Al no haber cumplido con estos requisitos, los perredistas volvieron a confiar en la ilusión, en los Santos Reyes y la magia de la Navidad; lo cual, irremisiblemente, los llevó a la desesperación.
Al no tener una propuesta qué ofrecer a la gente, ni ser una opción real para transformar a la sociedad, que se debate entre la miseria y la desigualdad, con honrosas excepciones, los militantes del PRD, han equivocado los caminos que llevan a la construcción de una agenda que pueda ser aceptada por las mayorías.
Todos estamos seguros de que la gente, está harta del PRI, si, y desde hace muchos años; los mismos que el PRD tiene sin poder ser una opción, sumido en sus pugnas internas, en el protagonismo de sus dirigentes y haciendo todo lo posible por parecerse al PRI.
Conocemos más de un reporte en Xalostoc, donde militantes perredistas, a bordo de un camioneta blanca y desde su posición de apóstatas amarillos, se dedicaron a inhibir el voto ciudadano y amenazar a la gente que se dirigía a la casilla.
¿Desde cuándo el PRD encabeza esos malos modos? ¿Cómo fue que llegaron hasta ahí? ¿A quién se le ocurrió amenazar a la gente para que no votara? ¿Por qué no, en lugar de ello, se tomaron el tiempo suficiente para organizar a la gente, para ofrecerle alternativas, para ser una opción válida?
Nadie se puede llamar a engaño, a menos que se quiera engañar. Todos sabían que el adversario era poderoso y venía con todo. ¿Alguien habrá pensado que respetaría las reglas del juego y actuaría en estricto apego a la ley?

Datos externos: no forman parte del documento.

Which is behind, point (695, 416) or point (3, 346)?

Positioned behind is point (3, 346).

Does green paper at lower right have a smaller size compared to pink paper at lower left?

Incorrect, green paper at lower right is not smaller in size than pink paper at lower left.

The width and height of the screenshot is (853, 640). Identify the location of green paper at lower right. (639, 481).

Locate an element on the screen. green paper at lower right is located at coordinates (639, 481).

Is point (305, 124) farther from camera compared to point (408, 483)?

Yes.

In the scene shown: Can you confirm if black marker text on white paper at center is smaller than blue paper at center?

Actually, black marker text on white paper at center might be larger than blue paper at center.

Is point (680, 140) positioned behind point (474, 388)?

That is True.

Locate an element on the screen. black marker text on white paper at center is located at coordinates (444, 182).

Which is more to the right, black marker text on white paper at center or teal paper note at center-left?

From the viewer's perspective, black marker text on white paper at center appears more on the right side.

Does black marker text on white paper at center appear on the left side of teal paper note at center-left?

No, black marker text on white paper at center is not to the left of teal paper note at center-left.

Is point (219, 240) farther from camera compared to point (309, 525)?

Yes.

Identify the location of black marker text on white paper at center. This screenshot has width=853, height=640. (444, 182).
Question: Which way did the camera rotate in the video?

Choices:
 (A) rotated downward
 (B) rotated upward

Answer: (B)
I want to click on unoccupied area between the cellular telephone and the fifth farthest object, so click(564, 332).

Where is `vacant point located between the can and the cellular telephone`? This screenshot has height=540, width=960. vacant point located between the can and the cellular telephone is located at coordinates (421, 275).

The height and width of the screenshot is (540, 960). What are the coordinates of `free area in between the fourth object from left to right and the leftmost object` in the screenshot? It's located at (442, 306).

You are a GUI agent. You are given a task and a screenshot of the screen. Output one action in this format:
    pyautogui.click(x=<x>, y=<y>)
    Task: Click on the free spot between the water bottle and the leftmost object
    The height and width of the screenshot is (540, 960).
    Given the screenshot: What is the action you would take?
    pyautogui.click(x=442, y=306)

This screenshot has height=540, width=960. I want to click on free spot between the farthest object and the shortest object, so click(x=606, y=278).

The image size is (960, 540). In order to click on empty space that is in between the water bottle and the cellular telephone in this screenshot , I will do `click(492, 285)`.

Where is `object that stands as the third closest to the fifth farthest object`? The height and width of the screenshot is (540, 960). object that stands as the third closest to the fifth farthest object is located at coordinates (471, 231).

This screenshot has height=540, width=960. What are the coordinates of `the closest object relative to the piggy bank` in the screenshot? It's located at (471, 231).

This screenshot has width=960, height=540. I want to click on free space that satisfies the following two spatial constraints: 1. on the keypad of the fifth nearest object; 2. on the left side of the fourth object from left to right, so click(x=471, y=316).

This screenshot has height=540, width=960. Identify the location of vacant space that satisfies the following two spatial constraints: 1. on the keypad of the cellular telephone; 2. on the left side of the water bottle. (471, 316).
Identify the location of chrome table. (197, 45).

No. Entonces, el resultado es lógico y era previsible. Lo que se haga después, no tendrá ningún sentido ni validez; si acaso, para vender otra falsa ilusión, tan pasajera como la anterior. A falta de votos, algunos perredistas, no todos, se volvieron a poner en evidencia. De nada sirvieron las muchas vueltas que dieron en su camioneta, espantando a la gente. No tenían ningún derecho para hacer eso, ni aun suponiendo que esa gente, iba a votar por el PRI.
Pero, vuelve a aparecer el escenario de la facilidad. Es más fácil y divertido dar vueltas en una camioneta, durante el domingo, que convencer, juntar y organizar a la gente, suponiendo que se es una opción de Izquierda, no sólo de dicho, sino de hecho.
“¿Quieres conocer a un hombre? Dale poder”. ¿Quieres conocer a un perredista? dale una camioneta o un radio trasmisor, un celular o una raqueta; de cualquier modo, no le dará el uso adecuado, pero sentirá que, por haber viajado a Cuba y ponerse una boina como la del Che, ya es un luchador de Izquierda.